デオンはかつて、十八の歳を最後に暗殺者Jに暗殺される、という予言を受けて育ってきた。父から受ける叱責で捻じ曲がった生育環境と、彼の鬱屈した感情が、ジルカースの暗殺により死を受け取ることに、彼なりの救いを見出す未来を作ってしまったのである。
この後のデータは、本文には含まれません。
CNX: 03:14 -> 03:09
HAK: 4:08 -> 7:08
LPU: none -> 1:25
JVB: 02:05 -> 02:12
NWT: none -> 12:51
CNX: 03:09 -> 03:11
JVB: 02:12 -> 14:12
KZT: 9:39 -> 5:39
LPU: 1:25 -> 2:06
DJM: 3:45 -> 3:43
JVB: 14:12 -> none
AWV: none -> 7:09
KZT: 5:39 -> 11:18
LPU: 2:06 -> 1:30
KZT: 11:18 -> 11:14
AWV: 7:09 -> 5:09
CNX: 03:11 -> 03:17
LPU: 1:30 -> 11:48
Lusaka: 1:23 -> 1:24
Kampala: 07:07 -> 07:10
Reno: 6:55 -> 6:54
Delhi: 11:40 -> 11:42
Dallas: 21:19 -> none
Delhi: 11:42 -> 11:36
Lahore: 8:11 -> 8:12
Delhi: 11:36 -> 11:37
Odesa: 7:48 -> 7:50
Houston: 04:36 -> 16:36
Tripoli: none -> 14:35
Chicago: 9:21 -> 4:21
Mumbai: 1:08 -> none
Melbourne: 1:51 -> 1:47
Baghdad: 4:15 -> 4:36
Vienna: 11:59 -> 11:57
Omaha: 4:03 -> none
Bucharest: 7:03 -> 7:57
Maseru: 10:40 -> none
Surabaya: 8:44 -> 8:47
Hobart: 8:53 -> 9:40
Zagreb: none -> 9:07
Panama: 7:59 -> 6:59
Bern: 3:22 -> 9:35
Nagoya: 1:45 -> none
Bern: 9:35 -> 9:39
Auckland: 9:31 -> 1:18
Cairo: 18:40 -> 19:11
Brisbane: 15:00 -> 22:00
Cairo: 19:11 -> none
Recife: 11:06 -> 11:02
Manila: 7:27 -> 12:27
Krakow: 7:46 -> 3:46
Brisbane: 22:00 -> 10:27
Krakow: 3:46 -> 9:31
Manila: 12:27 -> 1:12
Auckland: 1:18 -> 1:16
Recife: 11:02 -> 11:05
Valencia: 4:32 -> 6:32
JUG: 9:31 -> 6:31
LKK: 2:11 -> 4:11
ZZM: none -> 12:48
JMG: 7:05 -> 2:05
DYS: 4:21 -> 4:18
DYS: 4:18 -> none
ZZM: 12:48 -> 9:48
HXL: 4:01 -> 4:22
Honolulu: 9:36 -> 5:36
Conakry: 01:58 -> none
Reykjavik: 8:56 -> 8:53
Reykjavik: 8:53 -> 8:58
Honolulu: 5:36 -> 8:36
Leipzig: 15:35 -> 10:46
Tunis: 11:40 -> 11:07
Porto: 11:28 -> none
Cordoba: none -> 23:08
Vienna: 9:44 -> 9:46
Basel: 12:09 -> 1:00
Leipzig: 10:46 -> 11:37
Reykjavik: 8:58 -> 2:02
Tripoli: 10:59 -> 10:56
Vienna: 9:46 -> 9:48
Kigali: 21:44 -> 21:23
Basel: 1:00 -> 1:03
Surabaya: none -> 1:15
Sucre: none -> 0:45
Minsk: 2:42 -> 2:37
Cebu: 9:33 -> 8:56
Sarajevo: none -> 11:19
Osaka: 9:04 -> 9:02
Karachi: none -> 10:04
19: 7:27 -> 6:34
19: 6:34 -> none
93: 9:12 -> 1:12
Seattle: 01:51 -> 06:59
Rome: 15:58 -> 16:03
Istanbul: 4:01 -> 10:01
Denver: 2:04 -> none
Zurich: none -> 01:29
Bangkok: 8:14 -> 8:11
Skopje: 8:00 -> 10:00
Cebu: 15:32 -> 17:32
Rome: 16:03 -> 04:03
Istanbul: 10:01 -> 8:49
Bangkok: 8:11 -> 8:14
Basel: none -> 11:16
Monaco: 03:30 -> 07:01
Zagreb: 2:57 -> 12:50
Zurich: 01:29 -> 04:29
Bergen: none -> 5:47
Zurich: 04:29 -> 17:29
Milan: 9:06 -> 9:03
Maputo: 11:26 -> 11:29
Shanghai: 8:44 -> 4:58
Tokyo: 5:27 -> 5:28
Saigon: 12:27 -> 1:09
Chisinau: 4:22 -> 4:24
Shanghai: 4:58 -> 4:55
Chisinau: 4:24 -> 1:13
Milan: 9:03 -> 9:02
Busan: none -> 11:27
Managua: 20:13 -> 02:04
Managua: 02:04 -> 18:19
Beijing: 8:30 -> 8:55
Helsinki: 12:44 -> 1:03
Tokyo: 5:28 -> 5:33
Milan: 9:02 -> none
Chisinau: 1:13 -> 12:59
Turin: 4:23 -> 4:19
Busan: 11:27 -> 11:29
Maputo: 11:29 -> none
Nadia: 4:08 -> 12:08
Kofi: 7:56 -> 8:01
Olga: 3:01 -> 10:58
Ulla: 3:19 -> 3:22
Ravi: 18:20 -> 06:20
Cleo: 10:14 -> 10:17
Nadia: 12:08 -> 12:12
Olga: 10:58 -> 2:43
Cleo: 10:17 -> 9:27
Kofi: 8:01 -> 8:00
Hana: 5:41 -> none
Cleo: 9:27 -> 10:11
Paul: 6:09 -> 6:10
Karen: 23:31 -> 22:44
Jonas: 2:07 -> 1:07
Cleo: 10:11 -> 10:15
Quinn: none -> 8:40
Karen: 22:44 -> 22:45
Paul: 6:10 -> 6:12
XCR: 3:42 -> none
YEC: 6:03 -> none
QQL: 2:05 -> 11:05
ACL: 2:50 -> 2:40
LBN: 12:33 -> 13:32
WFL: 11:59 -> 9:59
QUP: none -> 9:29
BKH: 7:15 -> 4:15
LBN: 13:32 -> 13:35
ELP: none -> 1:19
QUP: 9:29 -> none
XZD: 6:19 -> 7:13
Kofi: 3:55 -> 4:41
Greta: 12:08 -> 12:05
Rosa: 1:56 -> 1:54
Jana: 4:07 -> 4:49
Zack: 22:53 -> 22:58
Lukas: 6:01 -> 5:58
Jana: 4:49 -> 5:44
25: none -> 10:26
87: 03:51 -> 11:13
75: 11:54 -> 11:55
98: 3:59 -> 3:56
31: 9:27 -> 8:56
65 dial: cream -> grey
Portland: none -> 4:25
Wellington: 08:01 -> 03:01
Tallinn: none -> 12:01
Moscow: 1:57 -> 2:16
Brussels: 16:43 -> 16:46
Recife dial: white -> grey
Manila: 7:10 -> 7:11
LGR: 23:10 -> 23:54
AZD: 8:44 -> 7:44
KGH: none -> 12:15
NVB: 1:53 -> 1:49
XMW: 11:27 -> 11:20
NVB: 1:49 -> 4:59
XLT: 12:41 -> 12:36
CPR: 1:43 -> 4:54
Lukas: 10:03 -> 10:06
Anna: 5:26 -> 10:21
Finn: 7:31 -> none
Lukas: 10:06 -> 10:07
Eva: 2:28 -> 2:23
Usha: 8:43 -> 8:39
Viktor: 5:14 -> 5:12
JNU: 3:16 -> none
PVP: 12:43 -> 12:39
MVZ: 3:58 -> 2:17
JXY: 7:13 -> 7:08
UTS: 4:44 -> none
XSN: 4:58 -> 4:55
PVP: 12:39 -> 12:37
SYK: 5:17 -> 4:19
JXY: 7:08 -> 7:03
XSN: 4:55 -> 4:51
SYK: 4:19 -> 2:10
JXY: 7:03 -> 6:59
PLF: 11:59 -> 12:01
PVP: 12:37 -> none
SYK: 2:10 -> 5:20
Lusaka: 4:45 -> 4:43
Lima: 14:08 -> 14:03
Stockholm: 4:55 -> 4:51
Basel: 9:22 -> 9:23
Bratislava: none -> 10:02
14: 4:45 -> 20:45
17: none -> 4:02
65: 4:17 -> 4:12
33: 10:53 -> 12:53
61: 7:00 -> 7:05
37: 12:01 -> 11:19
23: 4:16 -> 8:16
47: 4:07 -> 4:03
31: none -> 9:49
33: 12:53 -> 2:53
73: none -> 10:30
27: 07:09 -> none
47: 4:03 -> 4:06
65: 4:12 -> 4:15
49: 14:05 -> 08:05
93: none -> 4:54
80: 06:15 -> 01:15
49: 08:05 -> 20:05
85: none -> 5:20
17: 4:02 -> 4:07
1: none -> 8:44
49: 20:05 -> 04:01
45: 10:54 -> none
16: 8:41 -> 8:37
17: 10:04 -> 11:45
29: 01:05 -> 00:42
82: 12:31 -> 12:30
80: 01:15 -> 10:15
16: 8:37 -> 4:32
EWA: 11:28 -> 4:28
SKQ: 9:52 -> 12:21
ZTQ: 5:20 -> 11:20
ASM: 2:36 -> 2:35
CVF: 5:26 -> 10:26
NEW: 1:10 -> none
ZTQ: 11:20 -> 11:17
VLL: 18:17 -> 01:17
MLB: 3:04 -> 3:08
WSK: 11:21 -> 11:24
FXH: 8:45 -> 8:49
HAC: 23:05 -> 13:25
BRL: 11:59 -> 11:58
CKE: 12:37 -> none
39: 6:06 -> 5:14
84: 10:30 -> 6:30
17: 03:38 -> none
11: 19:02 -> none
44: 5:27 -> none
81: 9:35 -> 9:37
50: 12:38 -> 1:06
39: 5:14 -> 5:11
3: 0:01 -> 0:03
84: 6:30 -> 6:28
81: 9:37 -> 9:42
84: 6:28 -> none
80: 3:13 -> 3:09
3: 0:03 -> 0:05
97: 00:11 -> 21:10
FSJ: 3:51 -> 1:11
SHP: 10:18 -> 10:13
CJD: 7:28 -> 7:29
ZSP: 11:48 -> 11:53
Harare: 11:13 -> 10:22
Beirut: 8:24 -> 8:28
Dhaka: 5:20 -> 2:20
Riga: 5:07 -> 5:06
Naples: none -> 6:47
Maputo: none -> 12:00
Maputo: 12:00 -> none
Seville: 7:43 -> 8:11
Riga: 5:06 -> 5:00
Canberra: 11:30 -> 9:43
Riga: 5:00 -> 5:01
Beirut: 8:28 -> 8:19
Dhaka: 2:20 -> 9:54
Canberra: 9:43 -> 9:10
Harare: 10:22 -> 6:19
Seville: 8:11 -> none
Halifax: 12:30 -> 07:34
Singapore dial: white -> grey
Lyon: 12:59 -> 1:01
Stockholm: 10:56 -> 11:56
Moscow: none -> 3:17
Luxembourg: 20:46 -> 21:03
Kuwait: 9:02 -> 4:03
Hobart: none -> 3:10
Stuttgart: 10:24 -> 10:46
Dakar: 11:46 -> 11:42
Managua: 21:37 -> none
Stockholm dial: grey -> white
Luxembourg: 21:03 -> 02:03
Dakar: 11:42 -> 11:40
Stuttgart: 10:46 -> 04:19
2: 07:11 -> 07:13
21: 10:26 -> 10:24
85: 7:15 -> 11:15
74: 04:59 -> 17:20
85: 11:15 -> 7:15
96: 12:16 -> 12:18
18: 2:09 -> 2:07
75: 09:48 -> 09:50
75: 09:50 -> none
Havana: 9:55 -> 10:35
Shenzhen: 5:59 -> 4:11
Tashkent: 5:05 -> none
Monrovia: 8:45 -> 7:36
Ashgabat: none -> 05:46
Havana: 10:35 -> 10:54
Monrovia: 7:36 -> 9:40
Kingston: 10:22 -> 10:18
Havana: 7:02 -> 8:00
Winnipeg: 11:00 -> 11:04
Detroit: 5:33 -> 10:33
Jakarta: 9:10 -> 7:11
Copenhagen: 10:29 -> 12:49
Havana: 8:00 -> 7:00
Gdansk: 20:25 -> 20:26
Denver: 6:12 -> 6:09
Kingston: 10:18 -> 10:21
そんな環境で育ったこともあってか、デオンは強者と戦うことと血を好む性格であったが、その"強者との戦いを好む性質"は幸か不幸かジルカースの中にもあったのである。
かくして二人は宿敵として巡り合い、死の予言、宿命からも逃れ、お互いを唯一無二として求める関係性となった。
ジルカースとデオン、二人にしか理解し得ないものがあるのやも知れず、しかしそれほどのものを今のイルヴァーナにもまた理解できているかといえば、間違いなくいいえであろう。
そこへレギオンの部下の兵士が一人やってきて、ちょうどと言うべきか、イルヴァーナの帰還を伝えてきた。
「ただいま〜!デオン、今日は僕のともだちを連れてきたよ!」
意気揚々と帰ってきたイルヴァーナの背後から現れたのは、デオンの目にはどこか見覚えのある面影の、黒髪の少年“ゼロ“だった。